Drop the pictures and restate the rest of the listing word for word.

INPUT FOR THIS TASK –

=== Begin Enclosure ===

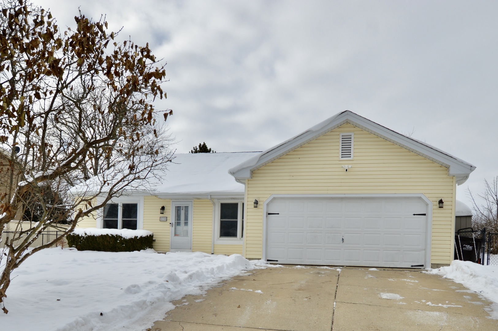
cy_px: 166
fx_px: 249
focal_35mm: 18
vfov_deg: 67.3
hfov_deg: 90.1
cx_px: 249
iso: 100
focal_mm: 12
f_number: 8
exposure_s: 1/500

=== End Enclosure ===

SOLVED EXERCISE –
cy_px: 166
fx_px: 249
focal_35mm: 18
vfov_deg: 67.3
hfov_deg: 90.1
cx_px: 249
iso: 100
focal_mm: 12
f_number: 8
exposure_s: 1/500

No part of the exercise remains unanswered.